An S corporation files the schedules with its Form 1120-S. A partnership files the schedules with its Form 1065 or Form 8865, Return of U.S. Persons With Respect to Certain Foreign Partnerships. The S corporation or partnership must also provide Schedule K-3 to its shareholders or partners. However, the IRS may waive penalties for filers that fail to comply with the new rules.
Who Must File Schedules K-2 and K-3?
The new schedules must be filed by all pass-through entities with items of international tax relevance, including foreign partners and international activities. However, pass-through entities with no international tax items to report do not have to file the schedules.
Items of international tax relevance include information partners and shareholders need to determine their:
- foreign tax credits (income or loss by source and separate category of income);
- IRC §250 deduction with respect to foreign-derived intangible income (FDII);
- inclusions of subpart F income and Global Intangible Low-Taxed Income (GILTI); and
- distributions from a foreign corporation that are treated as dividends or excluded from gross income because they are attributable to previously taxed earnings and profits (PTEP).
Purpose of New Schedules K-2 and K-3
The new Schedule K-2 and Schedule K-3 replace and supplement the reporting of items that were previously reported (often in less detail) on Schedules K and K-1. The new schedules:
- standardize the format and methods for the international reporting for pass-through entities;
- help pass-through entities provide partners and shareholders with information necessary to complete their own tax returns;
- provide clarity to partners and shareholders preparing their returns; and
- allow the IRS to better assess compliance.
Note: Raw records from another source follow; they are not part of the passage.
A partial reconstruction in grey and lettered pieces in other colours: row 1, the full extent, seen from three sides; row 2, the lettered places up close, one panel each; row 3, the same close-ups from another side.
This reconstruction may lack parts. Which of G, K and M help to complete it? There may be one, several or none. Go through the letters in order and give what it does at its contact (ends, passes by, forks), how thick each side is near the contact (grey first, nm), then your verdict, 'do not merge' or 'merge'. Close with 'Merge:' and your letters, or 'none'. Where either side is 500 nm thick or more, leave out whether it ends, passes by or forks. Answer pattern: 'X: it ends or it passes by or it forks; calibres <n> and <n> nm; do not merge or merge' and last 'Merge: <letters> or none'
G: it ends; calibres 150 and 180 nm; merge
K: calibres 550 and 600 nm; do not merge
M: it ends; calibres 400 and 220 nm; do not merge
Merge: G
Transition Period Penalty Relief for Schedules K-2 and K-3
The IRS acknowledges that reporting and compliance challenges may arise when filing the Schedules K-2 and K-3. For example, filers may not have systems or procedures in place to obtain the detailed information required to determine whether and how they must file a part of the new schedules.
Thus, for tax years beginning in 2021 (returns filed in 2022), penalties will not be imposed for incorrect or incomplete reporting on Schedules K-2 and K-3, if the partnership or S corporation establishes that it made a good faith effort to comply with the requirements to file or furnish the schedules.
Good Faith Efforts to Comply
When determining whether an entity made a good faith effort to comply with the Schedule K-2 and K-3 requirements, the IRS will consider the extent to which the filer:
- changed its systems, processes, and procedures for collecting and processing relevant information;
- obtained information from partners, shareholders, or a controlled foreign partnership (CFP), or applied reasonable assumptions when information is not obtained; and
- took steps to modify the partnership or S corporation agreement or governing instrument to facilitate the sharing of information with partners and shareholders that is relevant to determining whether and how to file Schedules K-2 and K-3.
The IRS will also evaluate the entity’s efforts to obtain relevant information about partners, shareholders, or CFPs. Given the wide variety of relationships that exist between Schedule K-2/K-3 filers and partners/shareholders, the entity might fail to obtain the required information despite its good faith efforts to do so.